As far as code goes, here’s what I got. Still goin’ strong with the ruby.

# frozen_string_literal: true

class ParseError < StandardError; end

class Node
  attr_reader :tokens

  def initialize(tokens)
    @tokens = tokens
  end
end

class Program < Node
  attr_reader :function

  def parse!
    @function = Function.new(tokens).parse!

    raise ParseError, format('root function must be called main, found %s', @function.id) if @function.id != 'main'

    self
  end
end

class Statement < Node
  attr_reader :is_return, :expression

  def parse!
    token = tokens.shift

    if token.type == Token::KEYWORD && token.value == 'return'
      @is_return = true
    else
      tokens.unshift(token)
    end

    @expression = Expression.new(tokens).parse!

    self
  end
end

class Expression < Node
  attr_reader :constant_value

  def parse!
    token = tokens.shift
    raise ParseError, format('unexepected, got %<type>s : %<value>s', **token) unless token.type == Token::CONST

    @constant_value = token.value

    token = tokens.shift
    raise ParseError, format('expected terminator, got %<type>s : %<value>s', **token) unless token.type == Token::TERM

    self
  end
end

class Function < Node
  attr_reader :return_type, :id, :statements

  def parse!
    @statements = []

    token = tokens.shift

    unless token.type == Token::KEYWORD && return_types.include?(token.value)
      raise ParseError, format('invalid function return type %<type>s : %<value>s', **token)
    end

    @return_type = token.value

    token = tokens.shift
    raise ParseError, format('expected function name, got %<type>s : %<value>s', **token) unless token.type == Token::ID

    @id = token.value

    token = tokens.shift
    raise ParseError, format('expected args, got %<type>s : %<value>s', **token) unless token.type == Token::PAREN

    token = tokens.shift
    raise ParseError, format('expected args, got %<type>s : %<value>s', **token) unless token.type == Token::END_PAREN

    token = tokens.shift
    raise ParseError, format('expected args, got %<type>s : %<value>s', **token) unless token.type == Token::BLOCK

    loop do
      if token.type == Token::END_BLOCK
        raise ParseError, format('missing return') if @statements.empty?

        break
      end

      raise ParseError, 'unexpected end of function' if tokens.empty?

      @statements << Statement.new(tokens).parse!

      raise ParseError, 'unexpected end of function' if tokens.empty?

      token = tokens.shift
    end

    self
  end

  def return_types
    ['int']
  end
end

class Parse
  attr_reader :compiler
  attr_accessor :curnode

  def initialize(compiler)
    @compiler = compiler
    @ast = Program.new(compiler.tokens)
    @curnode = @ast
  end

  def parse!
    @curnode.parse!
  end
end

I’m going to throw in the code generator here too, since (for now) it’s actually relatively simple. I’m reopening classes here, sorry. It’s work a work in progress.
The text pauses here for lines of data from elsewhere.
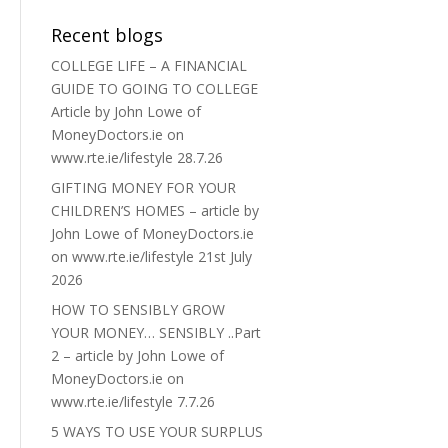
Recent blogs
COLLEGE LIFE – A FINANCIAL
GUIDE TO GOING TO COLLEGE
Article by John Lowe of
MoneyDoctors.ie on
www.rte.ie/lifestyle 28.7.26
GIFTING MONEY FOR YOUR
CHILDREN’S HOMES – article by
John Lowe of MoneyDoctors.ie
on www.rte.ie/lifestyle 21st July
2026
HOW TO SENSIBLY GROW
YOUR MONEY… SENSIBLY ..Part
2 – article by John Lowe of
MoneyDoctors.ie on
www.rte.ie/lifestyle 7.7.26
5 WAYS TO USE YOUR SURPLUS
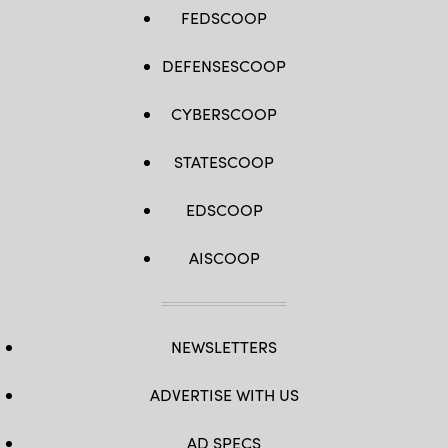
FEDSCOOP
DEFENSESCOOP
CYBERSCOOP
STATESCOOP
EDSCOOP
AISCOOP
NEWSLETTERS
ADVERTISE WITH US
AD SPECS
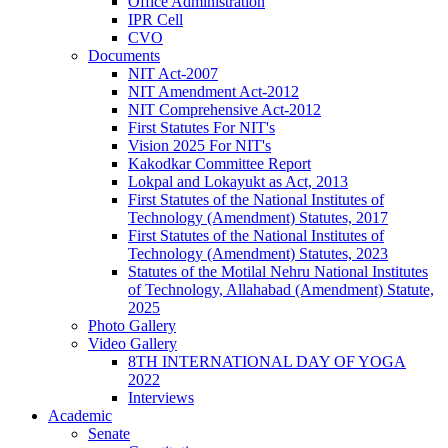
Office Administration
IPR Cell
CVO
Documents
NIT Act-2007
NIT Amendment Act-2012
NIT Comprehensive Act-2012
First Statutes For NIT's
Vision 2025 For NIT's
Kakodkar Committee Report
Lokpal and Lokayukt as Act, 2013
First Statutes of the National Institutes of
Technology (Amendment) Statutes, 2017
First Statutes of the National Institutes of
Technology (Amendment) Statutes, 2023
Statutes of the Motilal Nehru National Institutes
of Technology, Allahabad (Amendment) Statute,
2025
Photo Gallery
Video Gallery
8TH INTERNATIONAL DAY OF YOGA
2022
Interviews
Academic
Senate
# frozen_string_literal: true

class Function
  def compile!
    <<~ASM
      .globl #{id}
      #{id}:
      #{statements.map(&:compile!).join("\n")}
    ASM
  end
end

class Statement
  def compile!
    <<~ASM
      #{expression.compile!}
      #{is_return ? 'ret' : ''}
    ASM
  end
end

class Expression
  def compile!
    <<~ASM
      movl    $#{constant_value}, %eax
    ASM
  end
end

class Generate
  attr_reader :compiler

  def initialize(compiler)
    @compiler = compiler
    @buf = ''
  end

  def compile!
    main = compiler.ast.function
    main.compile!
  end
end

I’m a bit concerned how this will scale. It seems like the parsing of each node is very specific to that node. I guess it would be, I’m not sure what I’m trying to say here. I just assume what I’m doing here will break down quickly and stop working. We’ll see!

I’m glad I made it this far, I’m curious to see how much more I can build on what I have here. Looking forward to Part 2.